Text:
======

People new to golf can be confused by the terminology deployed by more experienced players and professionals, especially when they begin to describe the grip. Having a grip referred to as strong may seem like a good thing, it conjures up positive images in mostly any other sport.
However, calling a grip strong in golf doesn't refer to its physical strength but rather the way it will affect the club face. A strong grip will generally close the club face either at address or during the swing, causing it to point left of the target (for a right handed golfer).
The reason most golfers are better off deploying a neutral grip than a strong grip relates to how the club face should move through the swing. The club face should rotate away from the ball following the swing path; a strong grip tends to hold the club face closed. This means the golfer's club face is already pointing left of the target throughout the back swing. Through impact, unless the golfer manipulates the club face, the ball will shoot off to the left.
A strong grip also has the effect of reducing a club's loft. In general terms, this means golfers with a strong grip will hit the ball lower and further than someone with a weaker grip because of the lack of club loft at impact.

======

Excerpted data:
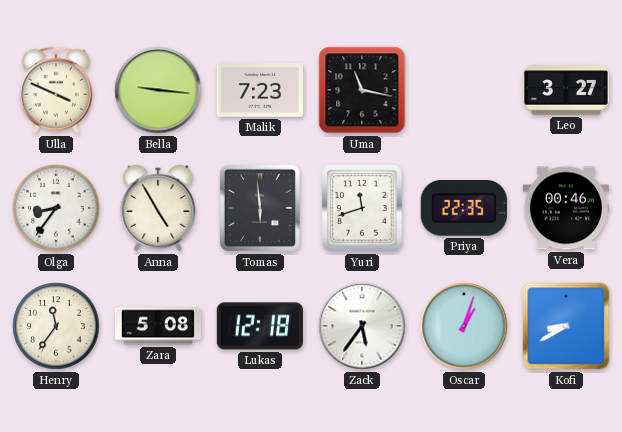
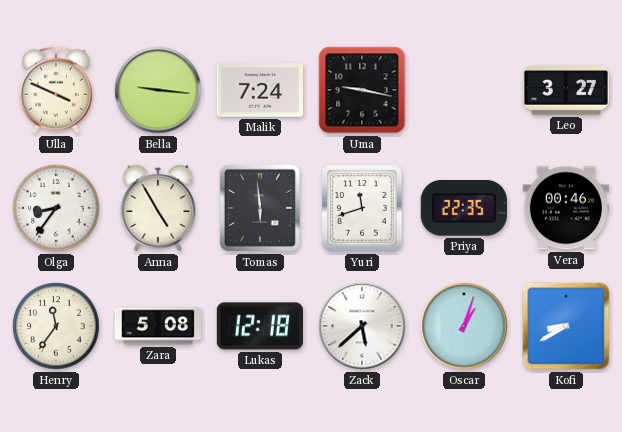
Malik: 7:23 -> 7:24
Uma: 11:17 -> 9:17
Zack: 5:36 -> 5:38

======

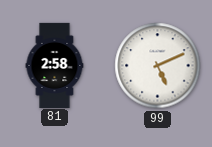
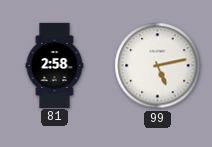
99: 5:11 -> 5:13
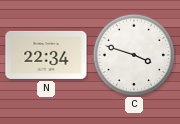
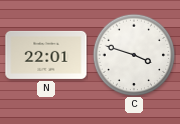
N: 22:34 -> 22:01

======

Directives:
A. Condense the paragraph of the golf grip text that begins "The reason most golfers are better off" into a shorter version that keeps its main facts.
B. Reproduce the golf grip text word for word between "However, calling a" and "to the left.", inclusive.
C. Carry the golf grip text forward from its final sentence.
The items play no part in the work here.

Per-task answers:
A. Most golfers do better with a neutral grip than a strong one because of how the club face should move. It should rotate away from the ball along the swing path, but a strong grip tends to hold it closed, so it points left of the target throughout the back swing. Unless the golfer manipulates the club face, the ball then shoots off to the left at impact.

B.
However, calling a grip strong in golf doesn't refer to its physical strength but rather the way it will affect the club face. A strong grip will generally close the club face either at address or during the swing, causing it to point left of the target (for a right handed golfer).
The reason most golfers are better off deploying a neutral grip than a strong grip relates to how the club face should move through the swing. The club face should rotate away from the ball following the swing path; a strong grip tends to hold the club face closed. This means the golfer's club face is already pointing left of the target throughout the back swing. Through impact, unless the golfer manipulates the club face, the ball will shoot off to the left.

C.
Again, this may sound tempting but golfers should beware that using a strong grip can be a form of self-denial. Players deploying a strong grip can sometimes hit a 7 iron fantastic distances but only because they are reducing the loft of the club, in reality turning it into a 5 or 4 iron. A strong grip can then become downright disastrous when hitting longer clubs such as a driver where the club's loft is already very low. Players with a strong grip can sometimes struggle to get the ball airborne and shots with a driver may only rise a few feet off the ground. A strong grip can make specialized shots, such as a high fade or soaring pitch shot very difficult.
A grip would be at its strongest when looking down at address. The left hand is wrapped over on top of the grip (for a right handed golfer) with all four knuckles visible and the right hand is tucked underneath the grip with no knuckles visible.
As a general rule of thumb, golfers need to see two and a half knuckles on the left hand and one and a half knuckles on the right hand. In this position, the V's created by the left thumb and forefinger and the right thumb and forefinger should point up at the right shoulder.
This is generally considered to be a neutral grip, however, different golf coaches have different opinions and every player's golf grip should be tailored to suit their needs.
Ben Hogan, for example, suffered with a hook shot during the early part of his career before changing his grip to what many people would consider a weak grip. Conversely, Arnold Palmer relied on his strong grip to bomb the ball around the course.
These grips worked for Hogan and Palmer, it doesn't mean they will work for you. Test to see which type of grip suits you best.
Too Strong a Golf Grip Causes What?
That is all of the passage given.